In Michael Shean's futuristic noir, Shadow of a Dead Star, we follow the gut instincts of Thomas Walken, an agent with the Industrial Security Bureau in Seattle, 2078. In a world where technology and commercialism is god, it is up to Walken to keep black-market technology off the Seattle streets. He has no idea that when he's sent to intercept a shipment of smuggled Princess Dolls, which are little girls turned into sex toys, that his entire world, and the world as he knows it will be lost to him forever. When the dolls are stolen out of custody, Walken is put on the spot to find out the who and why behind it and this time it's not just his job on the line, but his life.
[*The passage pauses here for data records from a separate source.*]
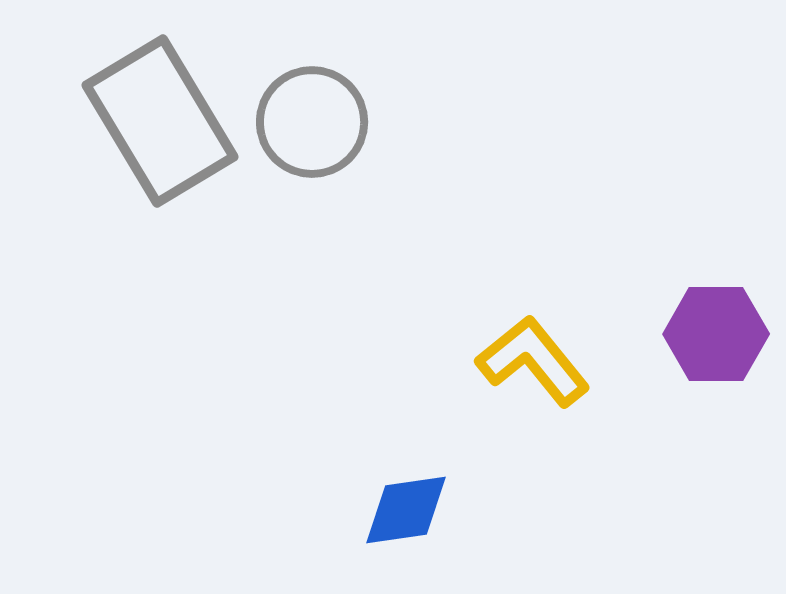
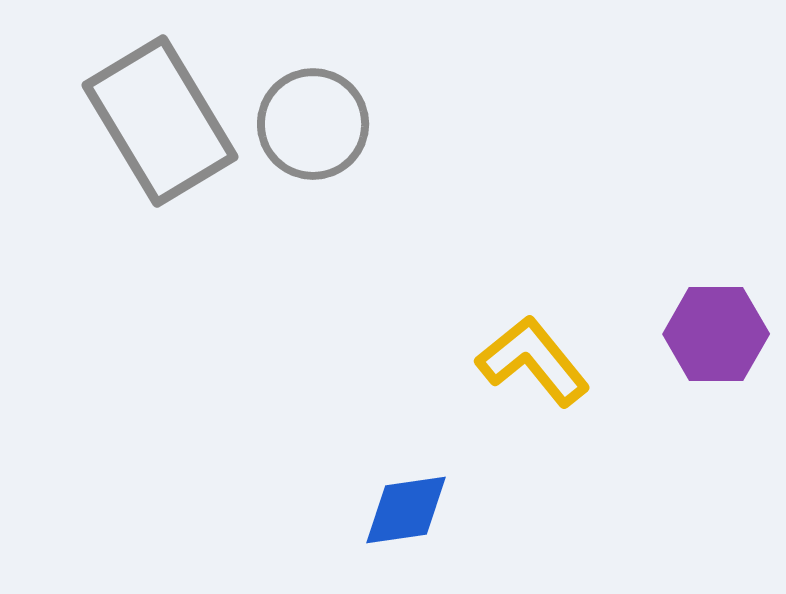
gray circle: moved 1 px right, 2 px down
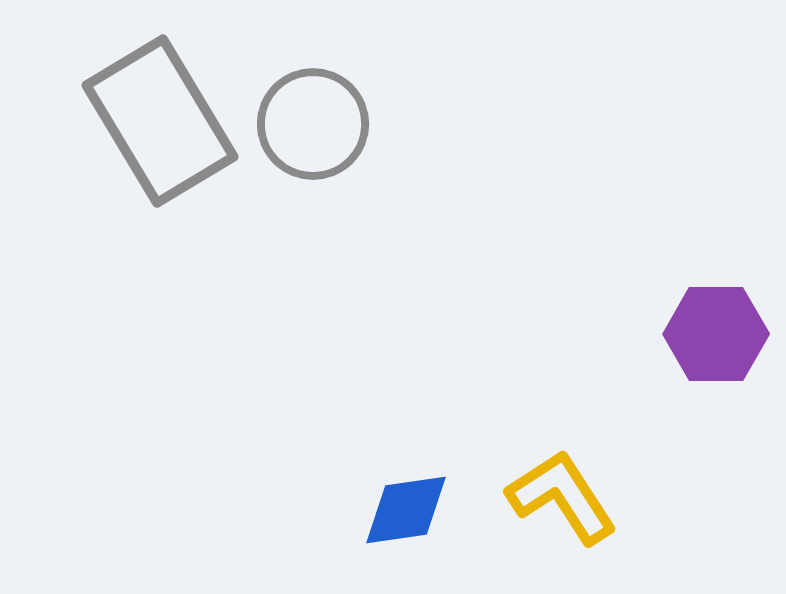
yellow L-shape: moved 29 px right, 136 px down; rotated 6 degrees clockwise
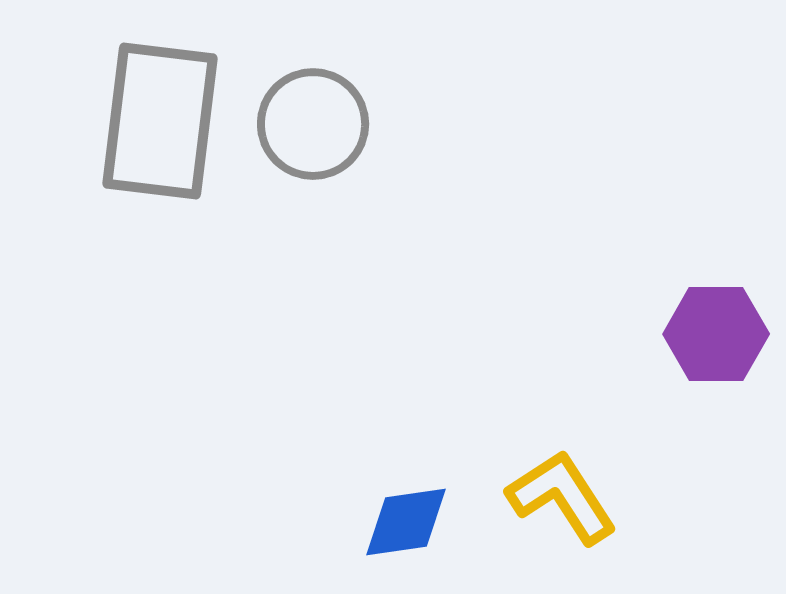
gray rectangle: rotated 38 degrees clockwise
blue diamond: moved 12 px down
Shean's writing rips you out of your comfortable chair and hurls you directly into the story. It is one thing for a writer to write a story about a dark and brooding place, it is something entirely different when the reader can actually feel the coldness and the despair emanate from the page. Shadow of a Dead Star captures the spirit, or actually, lack-of spirit that the noir genre is so popular for. Walken hates the world as it has become; a world where most people have more hardware in them then actual organs. He has no implants, or upgrades to help him to do his job, yet he relies on his gut instincts, instincts that have proven to be very useful in the past. He's a loner, again a must for the noir genre, someone who does his job because it's his job and moves on.
One of the questions Shean tackles within this novel that I absolutely loved is that of humanity and what makes us human. In Walken's future people can hook themselves up to computers for a plethora of reasons from receiving and sending data to performing sexual acts amongst others. When people talk about the Princess Dolls its done with a sense of disconnect and apathy. These dolls were once human girls who were abducted and turned into robots and because of that last part, that is how society sees them, as robots. Everyone, that is, except for Walken. When he finds the smuggled shipment of dolls he sees three little girls and his stomach turns.
To further the debate, Shean introduces Bobbi January to the story. She fully takes advantage of technology and the advancements in place to help alter your body and mind. She also views the dolls as just that, a doll engineered for whatever the buyer wants; to her they are no longer human. But the question then becomes, what makes someone human? Bobbi can hook herself to any mainframe and collect and scatter data, she, in a sense, becomes a computer.
However, even though she is as enhanced as one can get without actually turning into a robot, Bobbi, oddly enough, is Walken's voice of reason. She becomes his truth in a world made up of illusions. Walken has become so jaded by life and all that he has seen that this new way of life can only mean bad things. Bobbi tries to open him up, to make him see the world for what it is; she challenges him to stop feeling sorry for himself and to realize that the path he was on was not going to give him the answers he was looking for.
Shean's twisted tale blends technology, depravity and greed with the popular elements of science fiction and noir together into a seamless plot with few slow spots and plenty of action. His writing is fluid and the story had just enough complexity to keep you reading to find out the answers but not too much that you'd be left scratching your head.